To do - Pull out each line in the entries below that contains the word "number". Matching is case-sensitive.

Input -
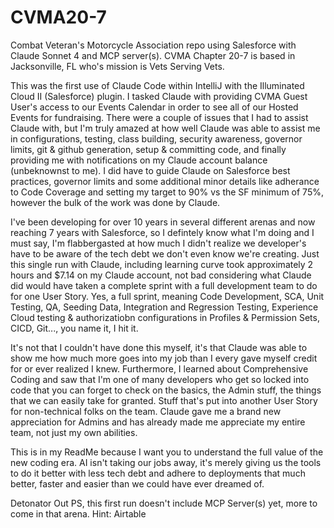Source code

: # CVMA20-7
Combat Veteran's Motorcycle Association repo using Salesforce with Claude Sonnet 4 and MCP server(s).  CVMA Chapter 20-7 is based in Jacksonville, FL who's mission is Vets Serving Vets.

This was the first use of Claude Code within IntelliJ with the Illuminated Cloud II (Salesforce) plugin.  I tasked Claude with providing CVMA Guest User's access to our Events Calendar in order to see all of our Hosted Events for fundraising.  There were a couple of issues that I had to assist Claude with, but I'm truly amazed at how well Claude was able to assist me in configurations, testing, class building, security awareness, governor limits, git & github generation, setup & committing code, and finally providing me with notifications on my Claude account balance (unbeknownst to me).  I did have to guide Claude on Salesforce best practices, governor limits and some additional minor details like adherance to Code Coverage and setting my target to 90% vs the SF minimum of 75%, however the bulk of the work was done by Claude.

I've been developing for over 10 years in several different arenas and now reaching 7 years with Salesforce, so I defintely know what I'm doing and I must say, I'm flabbergasted at how much I didn't realize we developer's have to be aware of the tech debt we don't even know we're creating.  Just this single run with Claude, including learning curve took approximately 2 hours and $7.14 on my Claude account, not bad considering what Claude did would have taken a complete sprint with a full development team to do for one User Story.  Yes, a full sprint, meaning Code Development, SCA, Unit Testing, QA, Seeding Data, Integration and Regression Testing, Experience Cloud testing & authorizatiobn configurations in Profiles & Permission Sets, CICD, Git..., you name it, I hit it.

It's not that I couldn't have done this myself, it's that Claude was able to show me how much more goes into my job than I every gave myself credit for or ever realized I knew.  Furthermore, I learned about Comprehensive Coding and saw that I'm one of many developers who get so locked into code that you can forget to check on the basics, the Admin stuff, the things that we can easily take for granted.  Stuff that's put into another User Story for non-technical folks on the team.  Claude gave me a brand new appreciation for Admins and has already made me appreciate my entire team, not just my own abilities.

This is in my ReadMe because I want you to understand the full value of the new coding era.  AI isn't taking our jobs away, it's merely giving us the tools to do it better with less tech debt and adhere to deployments that much better, faster and easier than we could have ever dreamed of.

Detonator Out
PS, this first run doesn't include MCP Server(s) yet, more to come in that arena. Hint: Airtable

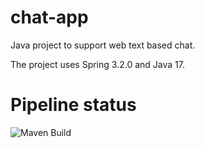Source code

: # chat-app
Java project to support web text based chat.

The project uses Spring 3.2.0 and Java 17.

# Pipeline status
![Maven Build](https://github.com/callank2/chat-app/actions/workflows/maven.yml/badge.svg)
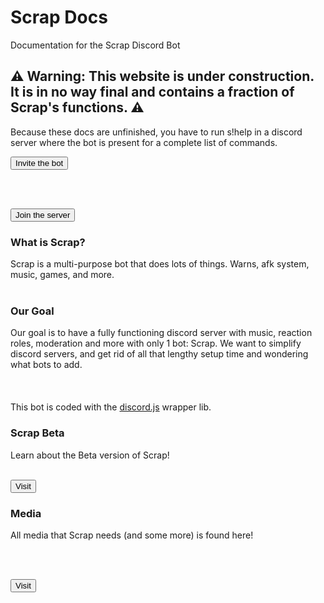 
# Scrap Docs

Documentation for the Scrap Discord Bot

## ⚠️ Warning: This website is under construction. It is in no way final and contains a fraction of Scrap's functions. ⚠️

Because these docs are unfinished, you have to run s!help in a discord server where the bot is present for a complete list of commands.

<form action="https://discord.com/oauth2/authorize?client_id=777879536138321930&permissions=2147483639&redirect_uri=https%3A%2F%2Fscrap.js.org%2Flanding&scope=bot&response_type=code">
  <input type="submit" value="Invite the bot" />
</form>

<br/><br/>

<form action="https://discord.gg/k6bMcs8CKA">
  <input type="submit" value="Join the server" />
</form>

### What is Scrap?

Scrap is a multi-purpose bot that does lots of things. Warns, afk system, music, games, and more.
<br/><br/>

### Our Goal

Our goal is to have a fully functioning discord server with music, reaction roles, moderation and more with only 1 bot: Scrap. We want to simplify discord servers, and get rid of all that lengthy setup time and wondering what bots to add.
<br/><br/>
<br/><br/>
This bot is coded with the [discord.js](https://discord.js.org) wrapper lib.

### Scrap Beta

Learn about the Beta version of Scrap!
<br/><br/>

<form action="https://scrap.js.org/beta">
  <input type="submit" value="Visit" />
</form>

### Media

All media that Scrap needs (and some more) is found here!

<br/><br/>

<form action="https://scrap.js.org/media">
  <input type="submit" value="Visit" />
</form>

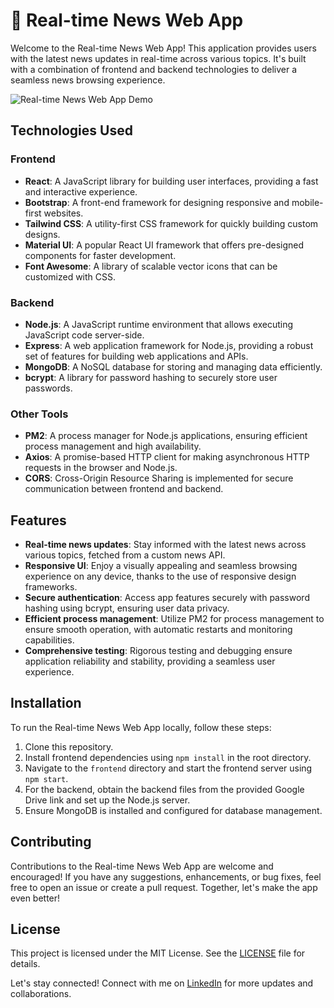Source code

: # 📰 Real-time News Web App

Welcome to the Real-time News Web App! This application provides users with the latest news updates in real-time across various topics. It's built with a combination of frontend and backend technologies to deliver a seamless news browsing experience.

![Real-time News Web App Demo](demo.gif)

## Technologies Used

### Frontend
- **React**: A JavaScript library for building user interfaces, providing a fast and interactive experience.
- **Bootstrap**: A front-end framework for designing responsive and mobile-first websites.
- **Tailwind CSS**: A utility-first CSS framework for quickly building custom designs.
- **Material UI**: A popular React UI framework that offers pre-designed components for faster development.
- **Font Awesome**: A library of scalable vector icons that can be customized with CSS.

### Backend
- **Node.js**: A JavaScript runtime environment that allows executing JavaScript code server-side.
- **Express**: A web application framework for Node.js, providing a robust set of features for building web applications and APIs.
- **MongoDB**: A NoSQL database for storing and managing data efficiently.
- **bcrypt**: A library for password hashing to securely store user passwords.

### Other Tools
- **PM2**: A process manager for Node.js applications, ensuring efficient process management and high availability.
- **Axios**: A promise-based HTTP client for making asynchronous HTTP requests in the browser and Node.js.
- **CORS**: Cross-Origin Resource Sharing is implemented for secure communication between frontend and backend.

## Features

- **Real-time news updates**: Stay informed with the latest news across various topics, fetched from a custom news API.
- **Responsive UI**: Enjoy a visually appealing and seamless browsing experience on any device, thanks to the use of responsive design frameworks.
- **Secure authentication**: Access app features securely with password hashing using bcrypt, ensuring user data privacy.
- **Efficient process management**: Utilize PM2 for process management to ensure smooth operation, with automatic restarts and monitoring capabilities.
- **Comprehensive testing**: Rigorous testing and debugging ensure application reliability and stability, providing a seamless user experience.

## Installation

To run the Real-time News Web App locally, follow these steps:

1. Clone this repository.
2. Install frontend dependencies using `npm install` in the root directory.
3. Navigate to the `frontend` directory and start the frontend server using `npm start`.
4. For the backend, obtain the backend files from the provided Google Drive link and set up the Node.js server.
5. Ensure MongoDB is installed and configured for database management.

## Contributing

Contributions to the Real-time News Web App are welcome and encouraged! If you have any suggestions, enhancements, or bug fixes, feel free to open an issue or create a pull request. Together, let's make the app even better!

## License

This project is licensed under the MIT License. See the [LICENSE](LICENSE) file for details.

Let's stay connected! Connect with me on [LinkedIn](https://www.linkedin.com/in/mangesh-yadav-65a437237/) for more updates and collaborations.
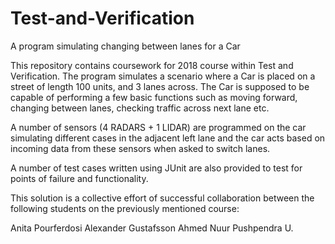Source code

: # Test-and-Verification
A program simulating changing between lanes for a Car

This repository contains coursework for 2018 course within Test and Verification. The program simulates a scenario where a Car is placed on a street of length 100 units, and 3 lanes across. The Car is supposed to be capable of performing a few basic functions such as moving forward, changing between lanes, checking traffic across next lane etc. 

A number of sensors (4 RADARS + 1 LIDAR) are programmed on the car simulating different cases in the adjacent left lane and the car acts based on incoming data from these sensors when asked to switch lanes. 

A number of test cases written using JUnit are also provided to test for points of failure and functionality.

This solution is a collective effort of successful collaboration between the following students on the previously mentioned course:

Anita Pourferdosi
Alexander Gustafsson
Ahmed Nuur
Pushpendra U.
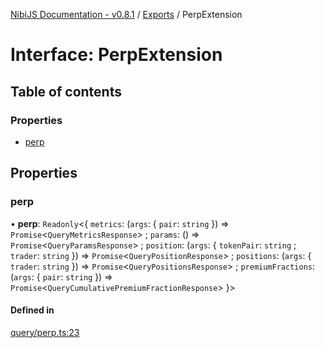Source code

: [NibiJS Documentation - v0.8.1](../README.md) / [Exports](../nibijs.md) / PerpExtension

# Interface: PerpExtension

## Table of contents

### Properties

- [perp](PerpExtension.md#perp)

## Properties

### perp

• **perp**: `Readonly`<{ `metrics`: (`args`: { `pair`: `string`  }) => `Promise`<`QueryMetricsResponse`\> ; `params`: () => `Promise`<`QueryParamsResponse`\> ; `position`: (`args`: { `tokenPair`: `string` ; `trader`: `string`  }) => `Promise`<`QueryPositionResponse`\> ; `positions`: (`args`: { `trader`: `string`  }) => `Promise`<`QueryPositionsResponse`\> ; `premiumFractions`: (`args`: { `pair`: `string`  }) => `Promise`<`QueryCumulativePremiumFractionResponse`\>  }\>

#### Defined in

[query/perp.ts:23](https://github.com/NibiruChain/ts-sdk/blob/d8a9441/packages/nibijs/src/query/perp.ts#L23)
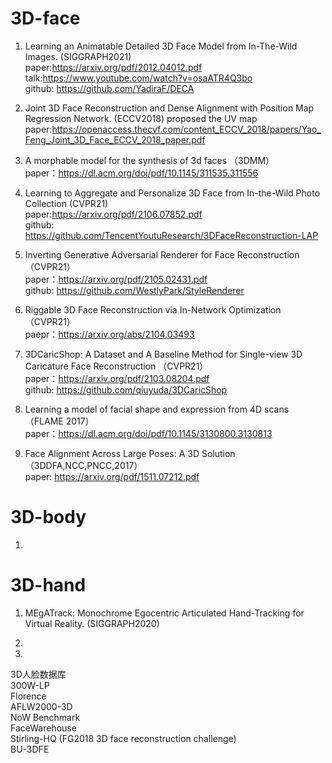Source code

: # 3D-face

1. Learning an Animatable Detailed 3D Face Model from In-The-Wild Images.  (SIGGRAPH2021)  
paper:https://arxiv.org/pdf/2012.04012.pdf  
talk:https://www.youtube.com/watch?v=osaATR4Q3bo  
github: https://github.com/YadiraF/DECA  



2. Joint 3D Face Reconstruction and Dense Alignment with Position Map Regression Network. (ECCV2018) proposed the UV map
paper:https://openaccess.thecvf.com/content_ECCV_2018/papers/Yao_Feng_Joint_3D_Face_ECCV_2018_paper.pdf  
3. A morphable model for the synthesis of 3d faces （3DMM）  
paper：https://dl.acm.org/doi/pdf/10.1145/311535.311556  
4. Learning to Aggregate and Personalize 3D Face from In-the-Wild Photo Collection (CVPR21)  
paper:https://arxiv.org/pdf/2106.07852.pdf  
github: https://github.com/TencentYoutuResearch/3DFaceReconstruction-LAP  
5. Inverting Generative Adversarial Renderer for Face Reconstruction （CVPR21）  
paper：https://arxiv.org/pdf/2105.02431.pdf    
github: https://github.com/WestlyPark/StyleRenderer    
6. Riggable 3D Face Reconstruction via In-Network Optimization （CVPR21）  
paepr：https://arxiv.org/abs/2104.03493  
7. 3DCaricShop: A Dataset and A Baseline Method for Single-view 3D Caricature Face Reconstruction （CVPR21）   
paper：https://arxiv.org/pdf/2103.08204.pdf  
github: https://github.com/qiuyuda/3DCaricShop
8. Learning a model of facial shape and expression from 4D scans （FLAME 2017）  
paper：https://dl.acm.org/doi/pdf/10.1145/3130800.3130813   
10. Face Alignment Across Large Poses: A 3D Solution （3DDFA,NCC,PNCC,2017）  
paper: https://arxiv.org/pdf/1511.07212.pdf

# 3D-body
1.

# 3D-hand

1. MEgATrack: Monochrome Egocentric Articulated Hand-Tracking for Virtual Reality. (SIGGRAPH2020)  

2. 
3.   
3D人脸数据库  
300W-LP  
Florence  
AFLW2000-3D  
NoW Benchmark  
FaceWarehouse  
Stirling-HQ (FG2018 3D face reconstruction challenge)  
BU-3DFE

Task output -
A number of sensors (4 RADARS + 1 LIDAR) are programmed on the car simulating different cases in the adjacent left lane and the car acts based on incoming data from these sensors when asked to switch lanes. 
A number of test cases written using JUnit are also provided to test for points of failure and functionality.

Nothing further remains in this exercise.